## [RECORDS FOR THE TASK]
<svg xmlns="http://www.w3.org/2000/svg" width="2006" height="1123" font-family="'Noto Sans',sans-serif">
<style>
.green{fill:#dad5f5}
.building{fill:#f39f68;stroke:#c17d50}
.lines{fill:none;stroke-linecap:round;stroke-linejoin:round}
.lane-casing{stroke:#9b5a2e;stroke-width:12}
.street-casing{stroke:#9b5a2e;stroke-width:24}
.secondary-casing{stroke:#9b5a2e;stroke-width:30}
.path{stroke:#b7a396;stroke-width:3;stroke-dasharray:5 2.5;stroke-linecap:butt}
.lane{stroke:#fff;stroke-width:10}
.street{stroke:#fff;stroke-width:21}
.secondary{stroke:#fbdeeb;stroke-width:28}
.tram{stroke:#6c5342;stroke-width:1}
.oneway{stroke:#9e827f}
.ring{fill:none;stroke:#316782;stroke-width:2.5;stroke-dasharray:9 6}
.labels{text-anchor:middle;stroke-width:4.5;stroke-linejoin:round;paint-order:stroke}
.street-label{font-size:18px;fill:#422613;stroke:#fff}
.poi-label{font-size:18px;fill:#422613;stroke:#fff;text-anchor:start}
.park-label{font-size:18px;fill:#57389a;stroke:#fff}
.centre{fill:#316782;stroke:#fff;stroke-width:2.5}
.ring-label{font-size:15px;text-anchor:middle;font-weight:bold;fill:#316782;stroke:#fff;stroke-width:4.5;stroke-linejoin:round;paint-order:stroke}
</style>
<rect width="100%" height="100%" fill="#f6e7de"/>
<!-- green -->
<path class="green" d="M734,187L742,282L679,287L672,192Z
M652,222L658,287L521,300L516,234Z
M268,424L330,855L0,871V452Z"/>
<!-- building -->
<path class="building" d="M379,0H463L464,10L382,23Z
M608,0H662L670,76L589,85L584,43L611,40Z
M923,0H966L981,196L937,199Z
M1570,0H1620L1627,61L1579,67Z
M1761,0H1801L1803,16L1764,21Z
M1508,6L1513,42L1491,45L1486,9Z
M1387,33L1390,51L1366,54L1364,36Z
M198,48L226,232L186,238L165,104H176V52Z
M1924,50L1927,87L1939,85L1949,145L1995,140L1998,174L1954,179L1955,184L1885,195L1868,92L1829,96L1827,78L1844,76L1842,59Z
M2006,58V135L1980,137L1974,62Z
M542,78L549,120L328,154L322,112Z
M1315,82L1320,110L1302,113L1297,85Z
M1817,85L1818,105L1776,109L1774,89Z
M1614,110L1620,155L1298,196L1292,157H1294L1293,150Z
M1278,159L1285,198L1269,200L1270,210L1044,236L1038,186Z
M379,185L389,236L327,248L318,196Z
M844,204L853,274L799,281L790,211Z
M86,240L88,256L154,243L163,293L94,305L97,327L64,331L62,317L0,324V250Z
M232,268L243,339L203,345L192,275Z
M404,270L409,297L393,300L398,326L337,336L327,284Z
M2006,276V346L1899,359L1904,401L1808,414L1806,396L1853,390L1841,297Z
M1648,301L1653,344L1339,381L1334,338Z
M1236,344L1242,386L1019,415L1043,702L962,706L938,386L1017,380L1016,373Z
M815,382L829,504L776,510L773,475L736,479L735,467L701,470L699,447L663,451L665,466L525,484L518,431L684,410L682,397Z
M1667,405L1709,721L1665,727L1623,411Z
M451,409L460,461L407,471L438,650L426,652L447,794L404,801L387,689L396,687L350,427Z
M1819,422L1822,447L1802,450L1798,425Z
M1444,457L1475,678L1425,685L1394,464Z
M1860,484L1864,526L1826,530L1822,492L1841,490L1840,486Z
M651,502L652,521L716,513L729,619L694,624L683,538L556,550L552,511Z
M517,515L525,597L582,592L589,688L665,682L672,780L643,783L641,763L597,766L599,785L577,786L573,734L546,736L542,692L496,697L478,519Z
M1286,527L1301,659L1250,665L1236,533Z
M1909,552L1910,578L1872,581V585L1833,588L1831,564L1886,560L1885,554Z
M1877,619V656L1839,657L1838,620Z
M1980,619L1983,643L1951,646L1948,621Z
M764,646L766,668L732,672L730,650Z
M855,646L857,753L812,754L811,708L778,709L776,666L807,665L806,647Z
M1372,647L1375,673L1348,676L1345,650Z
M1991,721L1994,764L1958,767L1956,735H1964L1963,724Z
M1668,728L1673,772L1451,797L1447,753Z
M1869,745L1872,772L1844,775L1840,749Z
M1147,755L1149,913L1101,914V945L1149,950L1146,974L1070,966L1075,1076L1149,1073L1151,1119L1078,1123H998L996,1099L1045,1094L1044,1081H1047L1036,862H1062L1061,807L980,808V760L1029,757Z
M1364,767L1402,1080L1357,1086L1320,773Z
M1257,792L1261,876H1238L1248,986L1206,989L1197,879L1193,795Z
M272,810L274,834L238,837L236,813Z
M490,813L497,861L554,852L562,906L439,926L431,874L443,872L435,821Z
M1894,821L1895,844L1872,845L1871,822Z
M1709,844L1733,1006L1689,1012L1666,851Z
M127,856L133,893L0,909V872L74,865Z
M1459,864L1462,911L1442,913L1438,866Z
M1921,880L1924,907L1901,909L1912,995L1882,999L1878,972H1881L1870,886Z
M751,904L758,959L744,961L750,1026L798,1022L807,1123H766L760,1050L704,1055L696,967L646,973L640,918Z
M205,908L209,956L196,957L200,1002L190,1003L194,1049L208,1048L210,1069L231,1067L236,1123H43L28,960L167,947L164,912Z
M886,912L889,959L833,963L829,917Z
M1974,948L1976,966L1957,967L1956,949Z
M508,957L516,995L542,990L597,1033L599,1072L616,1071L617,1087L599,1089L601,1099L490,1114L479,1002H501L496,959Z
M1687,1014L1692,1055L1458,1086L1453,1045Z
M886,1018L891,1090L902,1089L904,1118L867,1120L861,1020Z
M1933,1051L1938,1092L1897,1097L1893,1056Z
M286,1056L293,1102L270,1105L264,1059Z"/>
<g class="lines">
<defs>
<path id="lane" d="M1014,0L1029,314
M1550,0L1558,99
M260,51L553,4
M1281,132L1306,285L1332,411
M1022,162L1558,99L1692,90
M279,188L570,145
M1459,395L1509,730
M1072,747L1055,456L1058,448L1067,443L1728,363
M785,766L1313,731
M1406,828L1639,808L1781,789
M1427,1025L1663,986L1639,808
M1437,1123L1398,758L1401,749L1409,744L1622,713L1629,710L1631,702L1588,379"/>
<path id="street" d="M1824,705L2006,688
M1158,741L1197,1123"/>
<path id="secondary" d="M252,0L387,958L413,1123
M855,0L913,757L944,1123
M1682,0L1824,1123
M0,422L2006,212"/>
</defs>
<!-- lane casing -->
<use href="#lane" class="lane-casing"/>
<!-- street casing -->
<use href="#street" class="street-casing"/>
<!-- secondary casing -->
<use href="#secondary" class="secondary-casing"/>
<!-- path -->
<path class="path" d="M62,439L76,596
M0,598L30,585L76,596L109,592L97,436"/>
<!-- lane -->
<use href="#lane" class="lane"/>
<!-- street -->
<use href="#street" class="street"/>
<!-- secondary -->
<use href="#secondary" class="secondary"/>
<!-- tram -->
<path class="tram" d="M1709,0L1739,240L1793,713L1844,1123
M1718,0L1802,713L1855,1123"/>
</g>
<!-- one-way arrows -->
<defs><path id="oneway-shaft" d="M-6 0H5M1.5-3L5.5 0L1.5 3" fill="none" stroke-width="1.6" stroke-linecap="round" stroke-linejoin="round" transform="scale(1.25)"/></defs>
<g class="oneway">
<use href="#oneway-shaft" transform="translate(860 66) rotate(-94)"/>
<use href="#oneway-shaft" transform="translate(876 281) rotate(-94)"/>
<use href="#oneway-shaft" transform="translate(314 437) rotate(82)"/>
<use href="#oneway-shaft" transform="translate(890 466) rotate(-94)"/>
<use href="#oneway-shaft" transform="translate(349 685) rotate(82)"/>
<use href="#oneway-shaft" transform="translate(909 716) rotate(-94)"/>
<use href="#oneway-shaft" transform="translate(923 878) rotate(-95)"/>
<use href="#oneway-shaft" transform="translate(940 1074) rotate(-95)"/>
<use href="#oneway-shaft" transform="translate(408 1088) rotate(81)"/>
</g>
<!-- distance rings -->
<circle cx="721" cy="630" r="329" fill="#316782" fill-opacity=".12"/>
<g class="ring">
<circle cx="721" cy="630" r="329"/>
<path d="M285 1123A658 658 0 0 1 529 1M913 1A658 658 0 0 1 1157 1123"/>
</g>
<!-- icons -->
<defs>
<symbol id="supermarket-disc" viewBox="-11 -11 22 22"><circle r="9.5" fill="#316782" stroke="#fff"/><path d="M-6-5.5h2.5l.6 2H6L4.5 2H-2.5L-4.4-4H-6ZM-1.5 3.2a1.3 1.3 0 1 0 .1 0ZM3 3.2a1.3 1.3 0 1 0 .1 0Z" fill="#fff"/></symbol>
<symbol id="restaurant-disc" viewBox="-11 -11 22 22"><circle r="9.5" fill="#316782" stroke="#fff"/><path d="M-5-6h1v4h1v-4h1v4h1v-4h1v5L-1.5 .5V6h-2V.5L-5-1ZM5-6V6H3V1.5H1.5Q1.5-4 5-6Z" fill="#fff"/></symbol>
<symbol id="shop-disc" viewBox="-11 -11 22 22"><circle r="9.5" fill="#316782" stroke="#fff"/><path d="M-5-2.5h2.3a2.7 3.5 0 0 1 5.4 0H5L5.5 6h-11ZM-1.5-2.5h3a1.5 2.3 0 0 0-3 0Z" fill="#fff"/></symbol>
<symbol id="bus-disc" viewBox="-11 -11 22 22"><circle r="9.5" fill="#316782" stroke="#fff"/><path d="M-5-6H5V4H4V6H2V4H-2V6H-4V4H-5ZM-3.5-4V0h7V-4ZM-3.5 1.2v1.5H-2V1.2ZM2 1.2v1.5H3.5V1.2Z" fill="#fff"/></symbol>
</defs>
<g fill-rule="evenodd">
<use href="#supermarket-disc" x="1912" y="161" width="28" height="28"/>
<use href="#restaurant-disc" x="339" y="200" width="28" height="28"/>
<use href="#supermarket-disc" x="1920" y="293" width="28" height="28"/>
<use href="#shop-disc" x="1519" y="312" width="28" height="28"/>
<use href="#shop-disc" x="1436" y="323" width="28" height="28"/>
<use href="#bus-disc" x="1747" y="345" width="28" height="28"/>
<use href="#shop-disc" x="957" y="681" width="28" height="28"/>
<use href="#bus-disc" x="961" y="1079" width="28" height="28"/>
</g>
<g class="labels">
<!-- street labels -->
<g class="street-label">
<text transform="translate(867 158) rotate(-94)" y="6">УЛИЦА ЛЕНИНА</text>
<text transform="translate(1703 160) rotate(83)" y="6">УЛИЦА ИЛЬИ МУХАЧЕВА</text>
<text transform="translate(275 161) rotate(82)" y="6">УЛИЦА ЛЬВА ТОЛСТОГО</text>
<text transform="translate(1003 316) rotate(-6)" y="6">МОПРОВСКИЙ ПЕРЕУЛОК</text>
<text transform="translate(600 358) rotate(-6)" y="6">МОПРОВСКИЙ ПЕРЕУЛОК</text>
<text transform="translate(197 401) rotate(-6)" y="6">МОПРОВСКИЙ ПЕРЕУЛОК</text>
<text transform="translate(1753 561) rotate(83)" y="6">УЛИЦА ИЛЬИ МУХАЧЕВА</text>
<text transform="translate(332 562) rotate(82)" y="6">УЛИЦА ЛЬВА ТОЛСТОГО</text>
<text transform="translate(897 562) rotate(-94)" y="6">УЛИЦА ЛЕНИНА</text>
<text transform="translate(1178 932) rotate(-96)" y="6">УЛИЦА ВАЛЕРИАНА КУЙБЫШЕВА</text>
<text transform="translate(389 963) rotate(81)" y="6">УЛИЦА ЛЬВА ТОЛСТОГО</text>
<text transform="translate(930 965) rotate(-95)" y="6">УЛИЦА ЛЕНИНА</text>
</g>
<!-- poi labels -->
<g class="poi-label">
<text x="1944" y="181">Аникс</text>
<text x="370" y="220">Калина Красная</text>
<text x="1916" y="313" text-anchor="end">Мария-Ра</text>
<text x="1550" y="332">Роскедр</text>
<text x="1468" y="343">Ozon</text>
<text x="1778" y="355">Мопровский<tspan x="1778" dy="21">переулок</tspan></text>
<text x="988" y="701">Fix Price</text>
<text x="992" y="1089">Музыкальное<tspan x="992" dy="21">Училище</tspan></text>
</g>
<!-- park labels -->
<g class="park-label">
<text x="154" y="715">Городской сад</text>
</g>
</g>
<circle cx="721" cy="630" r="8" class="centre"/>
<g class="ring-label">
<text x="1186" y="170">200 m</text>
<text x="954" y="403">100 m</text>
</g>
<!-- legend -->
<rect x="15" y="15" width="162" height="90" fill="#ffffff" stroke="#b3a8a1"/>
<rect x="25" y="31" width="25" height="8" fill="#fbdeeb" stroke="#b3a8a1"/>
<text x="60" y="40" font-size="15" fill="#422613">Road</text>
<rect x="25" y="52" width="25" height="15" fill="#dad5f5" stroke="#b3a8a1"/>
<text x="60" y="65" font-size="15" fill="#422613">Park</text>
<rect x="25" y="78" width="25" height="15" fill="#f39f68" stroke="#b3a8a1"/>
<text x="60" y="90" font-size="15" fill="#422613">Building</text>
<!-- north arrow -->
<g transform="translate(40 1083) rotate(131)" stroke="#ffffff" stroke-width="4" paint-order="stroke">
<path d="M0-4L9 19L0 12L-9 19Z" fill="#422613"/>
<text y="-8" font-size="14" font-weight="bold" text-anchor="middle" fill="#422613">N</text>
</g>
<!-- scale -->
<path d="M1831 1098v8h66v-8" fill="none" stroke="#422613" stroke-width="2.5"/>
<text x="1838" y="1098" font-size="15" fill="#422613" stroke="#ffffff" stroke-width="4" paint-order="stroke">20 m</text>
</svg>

## [WHAT TO DO]
For each line above that contains the word "lines", make a copy.

## [SOLUTION BELOW]
.lines{fill:none;stroke-linecap:round;stroke-linejoin:round}
<g class="lines">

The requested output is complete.